RSI Scalping Strategy
The RSI indicator is one of the unique oscillators that closely depicts the short term turns in prices with near accuracy. The fact that the RSI oscillates between the 70 and 30 levels, also known as overbought and oversold levels makes for a good signal in itself. However, with a bit of tweaks, the RSI oscillator can be used as a good scalping system used to signal the entry and exit in prices. This RSI scalping strategy is relatively simple to use, comes with tight stops and makes room for profits to be trailed. The RSI scalping strategy outlined in this article is ideal for both beginners as well as experienced traders.
RSI Scalping strategy set up
We make use of the 2 period RSI which is set to closing prices and we also readjust the overbought and oversold levels to 90 and 10 instead of the typical 70 and 30. By keeping the RSI to a very sensitive 2, we aim to capture prices moves as and when they happen. In order to filter for trends, we make use of a 55 period EMA set to closing prices. When prices are below the 55 EMA we only look for short set ups and when prices are above the 55 EMA we look for long set ups with the RSI acting as a trigger.
RSI Scalping Strategy – Long Example
For the long set up, we first look for prices to be trading below the 55 EMA and breaks above the EMA. When prices break or cut the 55 EMA from below, we then look to the RSI. A long signal is triggered when prices retrace back to or near to the 55 EMA while the RSI oscillator rises from below 10. Stop loss is placed at the most recent low while take profit can be set to 2 or 3 times the stop loss depending on market volatility.
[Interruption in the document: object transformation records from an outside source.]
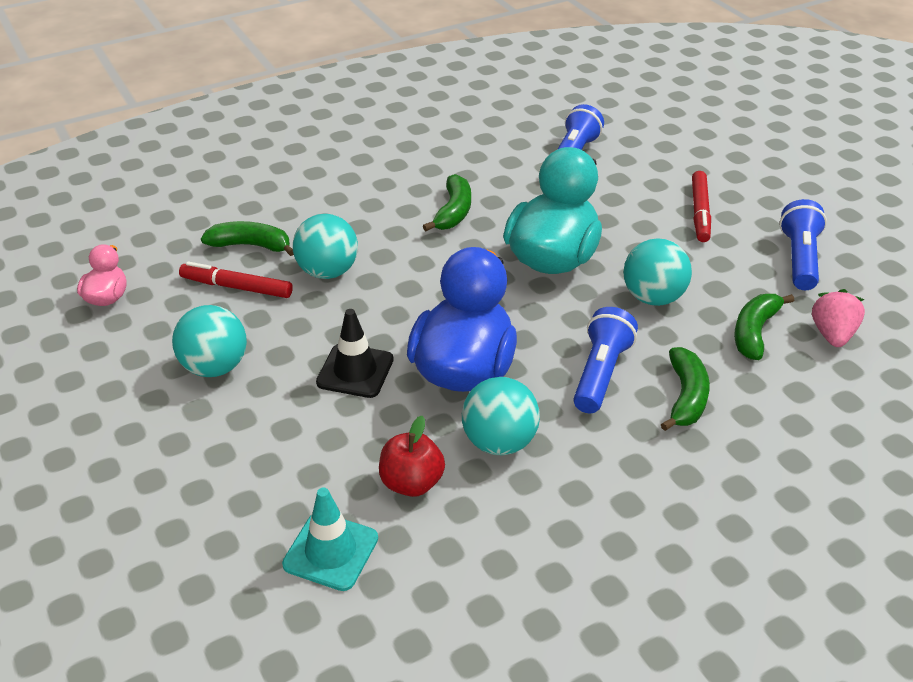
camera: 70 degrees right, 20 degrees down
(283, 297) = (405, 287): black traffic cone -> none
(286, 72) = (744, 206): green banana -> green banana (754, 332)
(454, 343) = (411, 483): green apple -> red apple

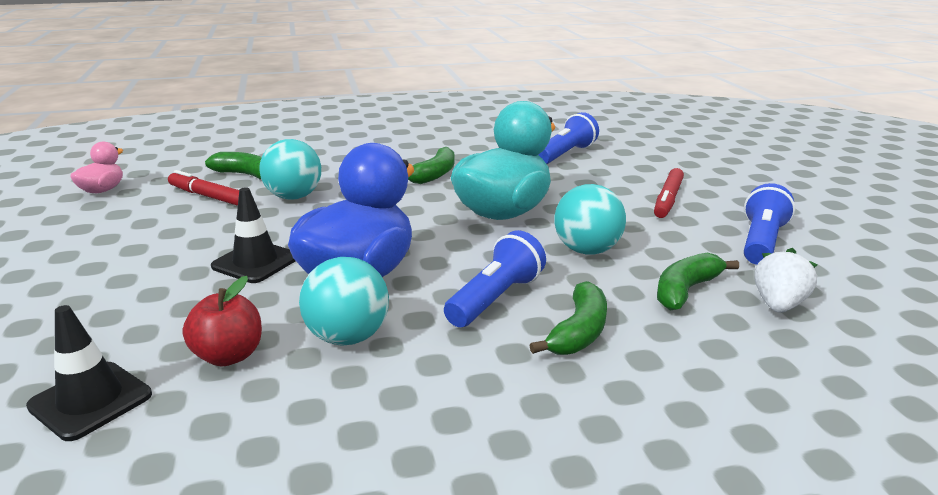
camera: 15 degrees right, 15 degrees down
(215, 367) = (138, 242): turquoise ball -> none
(331, 551) = (90, 400): turquoise traffic cone -> black traffic cone
(832, 334) = (778, 305): pink strawberry -> white strawberry

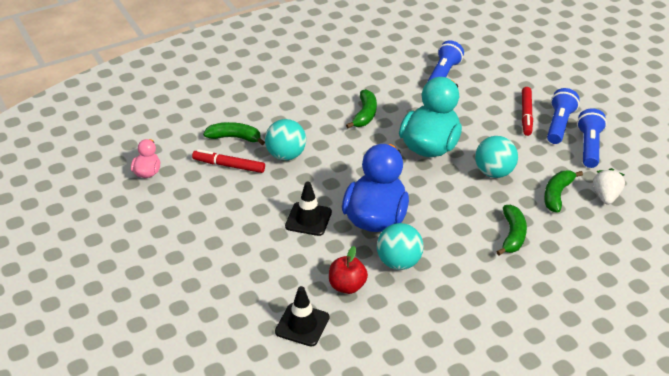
camera: 15 degrees left, 15 degrees up
(495, 299) = (460, 221): blue flashlight -> blue flashlight (559, 125)

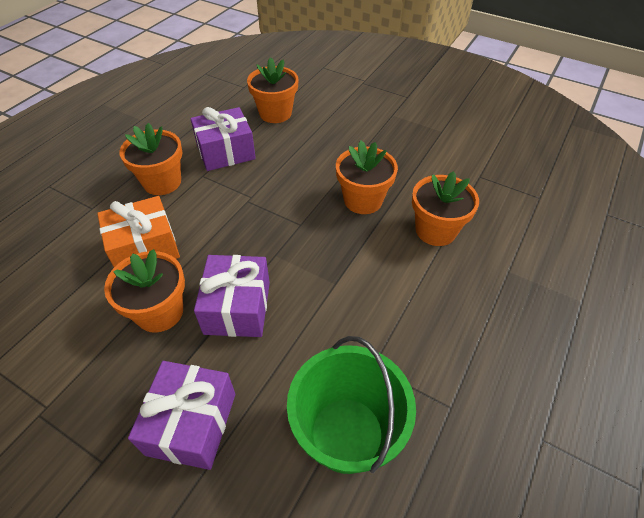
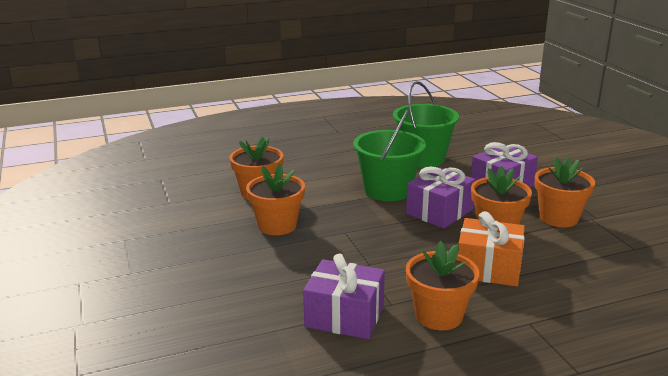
camera: 140 degrees left, 25 degrees down
(275, 113) = (237, 335): orange flower pot -> orange flower pot (558, 218)
(322, 315) = (387, 190): none -> green bucket

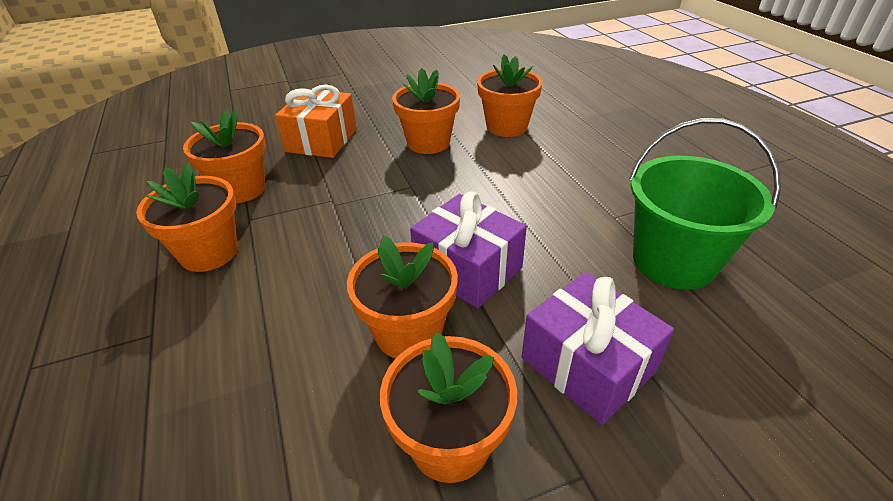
camera: 90 degrees right, 15 degrees up
(344, 316) = (241, 189): purple gift -> orange flower pot
(387, 190) = (533, 219): green bucket -> none
(488, 268) = (294, 308): orange gift -> orange gift (321, 140)

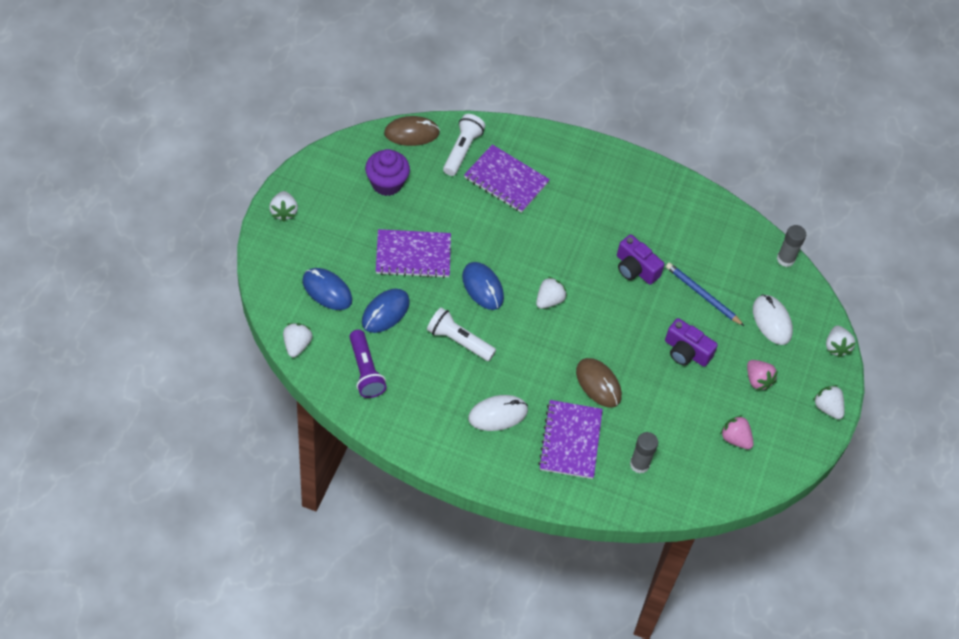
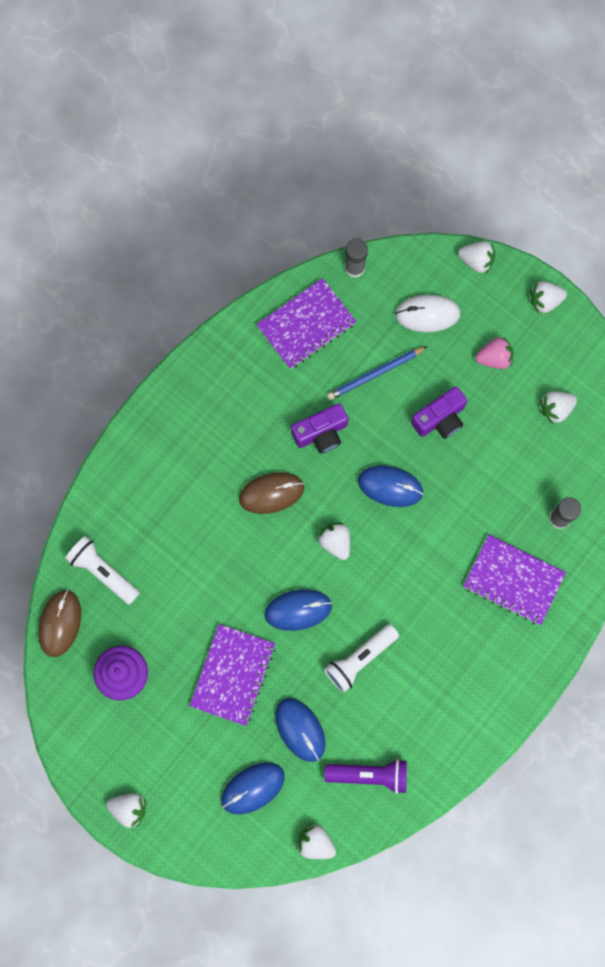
camera: 65 degrees left, 20 degrees up
(498, 414) = (462, 646): white mouse -> none
(506, 180) = (161, 535): purple notebook -> purple notebook (306, 325)
(598, 384) = (454, 526): brown mouse -> brown mouse (271, 493)
(612, 328) = (390, 486): none -> blue mouse
(735, 439) = (555, 409): pink strawberry -> white strawberry

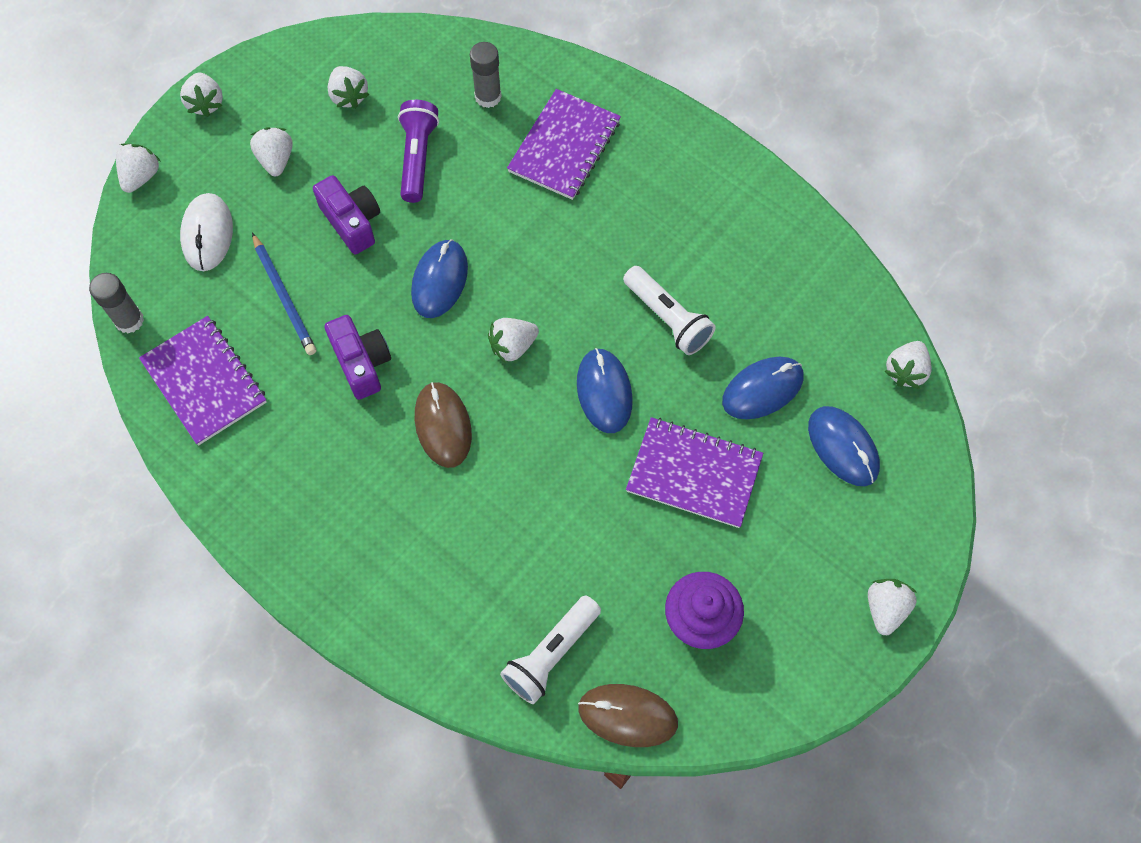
camera: 90 degrees left, 10 degrees down
(369, 775) = (814, 308): purple flashlight -> purple flashlight (417, 158)
(494, 358) = (276, 160): pink strawberry -> white strawberry

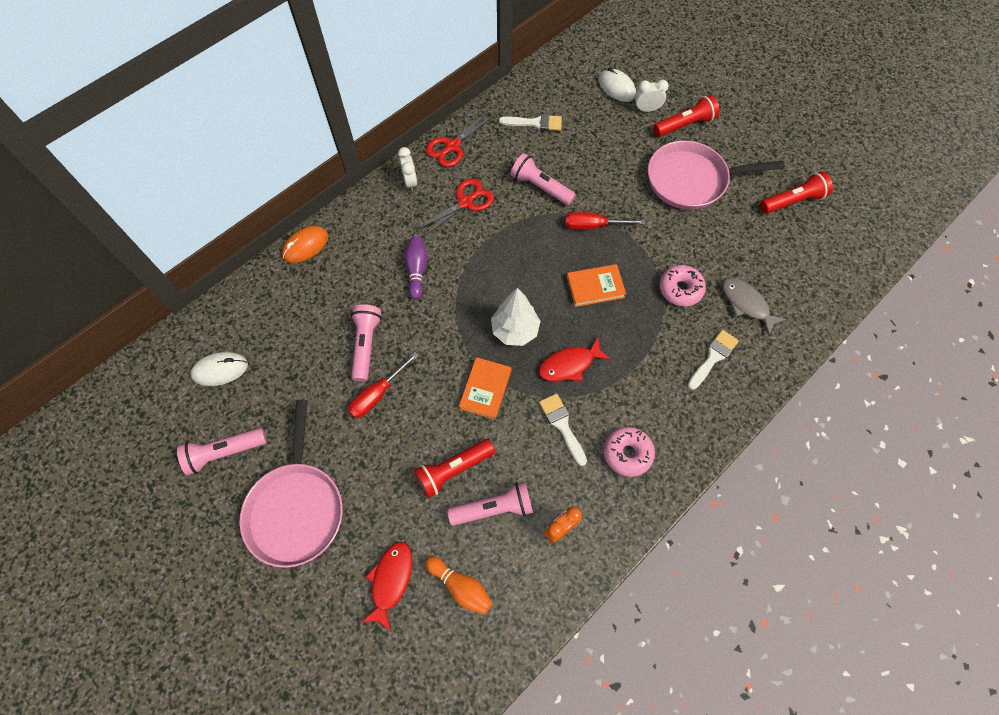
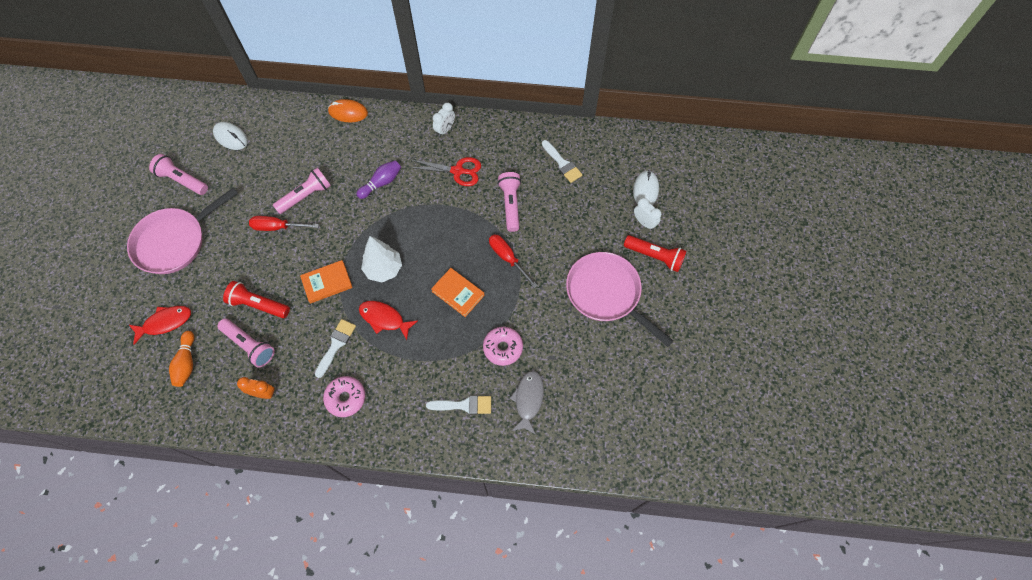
camera: 50 degrees right, 0 degrees up
(452, 146) = (496, 131): red scissors -> none
(792, 201) = (653, 375): red flashlight -> none

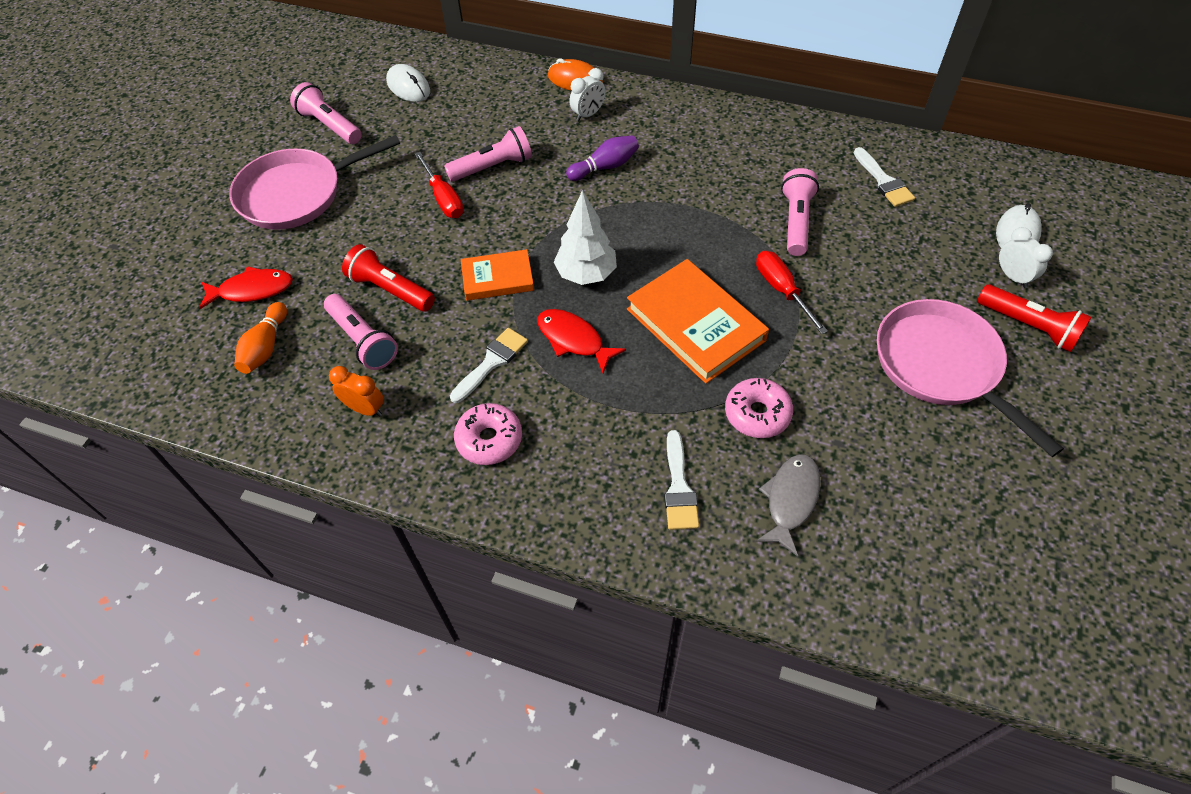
camera: 15 degrees right, 10 degrees down
(277, 227) = (443, 198): red screwdriver -> red screwdriver turned 135 degrees counterclockwise
(445, 129) = (710, 117): white clock -> white clock (588, 114)
(458, 171) = (720, 168): red scissors -> none
(458, 293) = (695, 324): orange book -> orange book, size x1.68
(463, 405) = (679, 487): white brush -> white brush turned 75 degrees clockwise

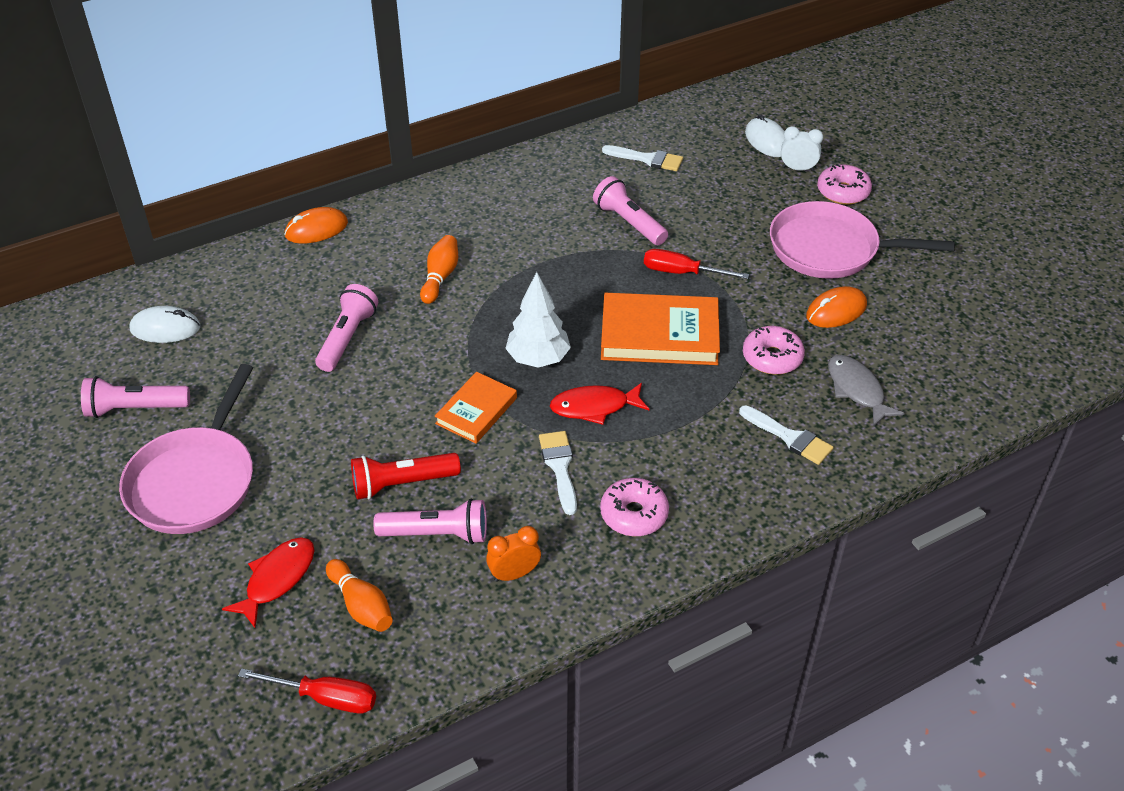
camera: 50 degrees left, 10 degrees down
(443, 198) = (341, 389): red screwdriver -> red screwdriver (325, 698)
(588, 114) = (368, 248): white clock -> none
(605, 167) = (440, 277): purple bowling pin -> orange bowling pin
(869, 421) = (836, 311): none -> orange mouse
(1028, 326) = (843, 192): red flashlight -> pink donut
The first chart below illustrates the long example using the 2 period RSI scalping strategy.

- Prices were initially trading below the 55 EMA and then break above the EMA
- RSI dips to below 10 and then reverses within one candle
- Long positions are taken on the high of the candle with stops placed at the recent lows
- Target is set to 2 times the risk which price eventually reaches
RSI Scalping – Short Example
For the short set ups using the RSI scalping strategy, we first wait for prices to break below the 55 EMA from above. Once prices start to trade below the 55 EMA, we then look to the 2 period RSI to fall from the 90 or higher level. A short position is taken here while take profits are targeted to 2 times the stops. Stop losses are placed at the most recent high.
The chart below illustrates a short set up example using the RSI scalping strategy
RSI Scalping Strategy – Short set up example
- Prices were previously trading above the 55 EMA and then cut across the 55 EMA from above
- We wait for RSI to rally back to above 90 and then dip back from this over bought level
- When the 2 period RSI falls back from above 90, a short position is taken at the low of the signal candle
- Stops are placed at the most recent high, marked with number 4
- Take profit is set to 2 times the risk
RSI Scalping Strategy – Room for Improvement
The RSI scalping strategy is simple as demonstrated above, but it is also prone to occasional losses. Traders are recommended to manage their positions by booking profits at 1:1 risk reward and leaving the remainder of the trade to exit at 1:2 risk reward. The slope of the EMA also plays a role in the success of this trading strategy. A flat EMA is usually a sign that prices are likely to remain choppy or ranging and it is best to avoid such markets.
While the RSI scalping strategy works in any time frame, choosing an intraday setting such as 30 minutes or 1 hour is the most ideal time for this trading strategy to work at its best.